Le jeune loup et le fonctionnaire durable


Ça recommence. Les syndicalistes et l’État nous demandent de choisir, de prendre parti. On nous demande si nous pouvons accepter une mesure qui, tout en renforçant notre soumission aux managers et aux petits patrons, devrait nous permettre d’acquérir de l’expérience et de rentrer plus facilement dans le monde du travail. On nous dit qu’un salariat encadré par un droit du travail arraché de haute lutte est tout de même mieux.
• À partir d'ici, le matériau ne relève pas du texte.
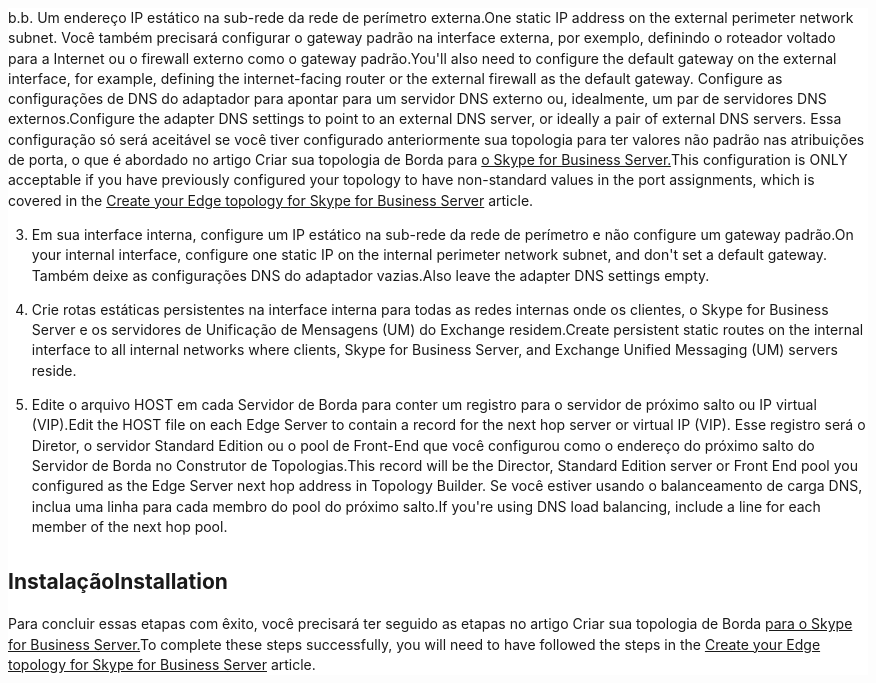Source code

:    <span data-ttu-id="4d8a2-135">b.</span><span class="sxs-lookup"><span data-stu-id="4d8a2-135">b.</span></span> <span data-ttu-id="4d8a2-136">Um endereço IP estático na sub-rede da rede de perímetro externa.</span><span class="sxs-lookup"><span data-stu-id="4d8a2-136">One static IP address on the external perimeter network subnet.</span></span> <span data-ttu-id="4d8a2-137">Você também precisará configurar o gateway padrão na interface externa, por exemplo, definindo o roteador voltado para a Internet ou o firewall externo como o gateway padrão.</span><span class="sxs-lookup"><span data-stu-id="4d8a2-137">You'll also need to configure the default gateway on the external interface, for example, defining the internet-facing router or the external firewall as the default gateway.</span></span> <span data-ttu-id="4d8a2-138">Configure as configurações de DNS do adaptador para apontar para um servidor DNS externo ou, idealmente, um par de servidores DNS externos.</span><span class="sxs-lookup"><span data-stu-id="4d8a2-138">Configure the adapter DNS settings to point to an external DNS server, or ideally a pair of external DNS servers.</span></span> <span data-ttu-id="4d8a2-139">Essa configuração só será aceitável se você tiver configurado anteriormente sua topologia para ter valores não padrão nas atribuições de porta, o que é abordado no artigo Criar sua topologia de Borda para [o Skype for Business Server.](create-your-edge-topology.md)</span><span class="sxs-lookup"><span data-stu-id="4d8a2-139">This configuration is ONLY acceptable if you have previously configured your topology to have non-standard values in the port assignments, which is covered in the [Create your Edge topology for Skype for Business Server](create-your-edge-topology.md) article.</span></span>
    
3. <span data-ttu-id="4d8a2-140">Em sua interface interna, configure um IP estático na sub-rede da rede de perímetro e não configure um gateway padrão.</span><span class="sxs-lookup"><span data-stu-id="4d8a2-140">On your internal interface, configure one static IP on the internal perimeter network subnet, and don't set a default gateway.</span></span> <span data-ttu-id="4d8a2-141">Também deixe as configurações DNS do adaptador vazias.</span><span class="sxs-lookup"><span data-stu-id="4d8a2-141">Also leave the adapter DNS settings empty.</span></span>
    
4. <span data-ttu-id="4d8a2-142">Crie rotas estáticas persistentes na interface interna para todas as redes internas onde os clientes, o Skype for Business Server e os servidores de Unificação de Mensagens (UM) do Exchange residem.</span><span class="sxs-lookup"><span data-stu-id="4d8a2-142">Create persistent static routes on the internal interface to all internal networks where clients, Skype for Business Server, and Exchange Unified Messaging (UM) servers reside.</span></span>
    
5. <span data-ttu-id="4d8a2-143">Edite o arquivo HOST em cada Servidor de Borda para conter um registro para o servidor de próximo salto ou IP virtual (VIP).</span><span class="sxs-lookup"><span data-stu-id="4d8a2-143">Edit the HOST file on each Edge Server to contain a record for the next hop server or virtual IP (VIP).</span></span> <span data-ttu-id="4d8a2-144">Esse registro será o Diretor, o servidor Standard Edition ou o pool de Front-End que você configurou como o endereço do próximo salto do Servidor de Borda no Construtor de Topologias.</span><span class="sxs-lookup"><span data-stu-id="4d8a2-144">This record will be the Director, Standard Edition server or Front End pool you configured as the Edge Server next hop address in Topology Builder.</span></span> <span data-ttu-id="4d8a2-145">Se você estiver usando o balanceamento de carga DNS, inclua uma linha para cada membro do pool do próximo salto.</span><span class="sxs-lookup"><span data-stu-id="4d8a2-145">If you're using DNS load balancing, include a line for each member of the next hop pool.</span></span>
    
## <a name="installation"></a><span data-ttu-id="4d8a2-146">Instalação</span><span class="sxs-lookup"><span data-stu-id="4d8a2-146">Installation</span></span>

<span data-ttu-id="4d8a2-147">Para concluir essas etapas com êxito, você precisará ter seguido as etapas no artigo Criar sua topologia de Borda [para o Skype for Business Server.](create-your-edge-topology.md)</span><span class="sxs-lookup"><span data-stu-id="4d8a2-147">To complete these steps successfully, you will need to have followed the steps in the [Create your Edge topology for Skype for Business Server](create-your-edge-topology.md) article.</span></span>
On nous demande de choisir entre deux postures : celle du jeune loup soucieux de son employabilité ou celle du futur parent à la recherche d’un boulot pépère dans un monde un peu triste et moche.

Jamais il n’est question de ce que signifie aujourd’hui bosser. De quelle vie cela s’accompagne ; de quelle logique absurde cela relève. Jamais il n’est question du fait que nous avons toutes et tous des expériences du travail, et donc de la fatigue stérile, de l’attention portée à des choses débiles, des abus de pouvoir quotidien. On se dit sûrement que ce ne sera pas la même chose après les études. Comme si les études n’étaient pas un avant-goût de l’après. Jamais il n’est question du fait que toutes les tâches proposées à l’intérieur de ce monde servent soit à l’enregimentation, soit à la domestication, soit à la destruction du milieu. Jamais il n’est question de ce que nous savons toutes et tous intimement à propos du travail salarié.

Ça se voit tellement que la lutte contre le CPE finirait par perdre un peu de son sens. Il y en aura bien qui seront favorables à ce projet. On en connaît toutes et tous, autour de nous, des gens qui disent qu’il faut être réaliste, qu’il y a le chômage et tout ça, qui veulent du pognon pour avoir le confort moderne et partir en voyage. Qui se disent que l’on peut baiser le système. Et puis il y a les autres : celles et ceux qui se disent qu’il sera possible de trouver un boulot éthique dans des conditions pas trop déplorables. Et enfin, celles et ceux qui doutent de cette possibilité et refusent tous les postes qui leur sont assignés - avec un pincement au cœur. Ce sont ces trois figures qui s’affrontent à présent, autour de cette énième réforme.

L’idée de faire une grève émerge. Une nouvelle grève étudiante, avec banderoles, grands panneaux, cortèges en manifs, tracts, la nécessité de se lever tôt, des discours et de l’hystérie collective. On se demande si on a 1e courage, si ça va pas faire foirer son année, si ça va pas poser des problèmes pour payer le loyer, l’alcool, le shit, le portable, le transport et la bouffe. Une grève de plus, ou ce que l’on imagine quand on parle de grève.

Le prétexte est un peu pourri, important tout de même : ce sera ça de moins pour eux. Mais il y a également ce que la grève pourrait aussi occasionner. Des moments de joie, de griserie, de saines confrontations, de profondes tristesses. Des rencontres et des amitiés qui se tissent, des moments de partage jamais imaginés, des ruptures nécessaires, des amours qui naissent. La possibilité d’imaginer et de commencer à mettre en place, avec des proches, des stratégies collectives qui permettront de résister effectivement, et peut-être pour très longtemps, au salariat et ce qu’il implique comme avenir. De bonnes débrouilles qui s’associeraient à des constructions communes, nécessairement en confrontation, car ce sont des amis qu’uns par uns nous abandonnons à l’intérieur du travail salarié.

Nous ne savons pas quelle allure prendra ce mouvement. Dans une certaine mesure, nous savons que cela dépendra de nous, de nos capacités à nous lier en marge des AG ou des manifs où l’on reste toujours plus ou moins seul, de nos capacités à nous parler en dépît des injonctions à l’efficacité médiatico-politique et de la pensée-slogan. Cela dépendra peut-être de notre aptitude à inventer, au cœur de cette lutte, de choses qui nous serviront et nous marqueront tout au long de notre vie. Des moments de réflexion véritable sur notre histoire et nos histoires, sur le travail, sur les dépossessions successives que nous avons subies ; des moments où la lutte échappe à l’ennui ; des moments où, comme une revanche, nous allons perturber des lieux de travail connus ; des solidarités matérielles pérennes qui nous permettront de refuser le choix stérile que l’on nous demande de faire aujourd’hui.

Cette grève pourrait bien finir par avoir ce sens-là.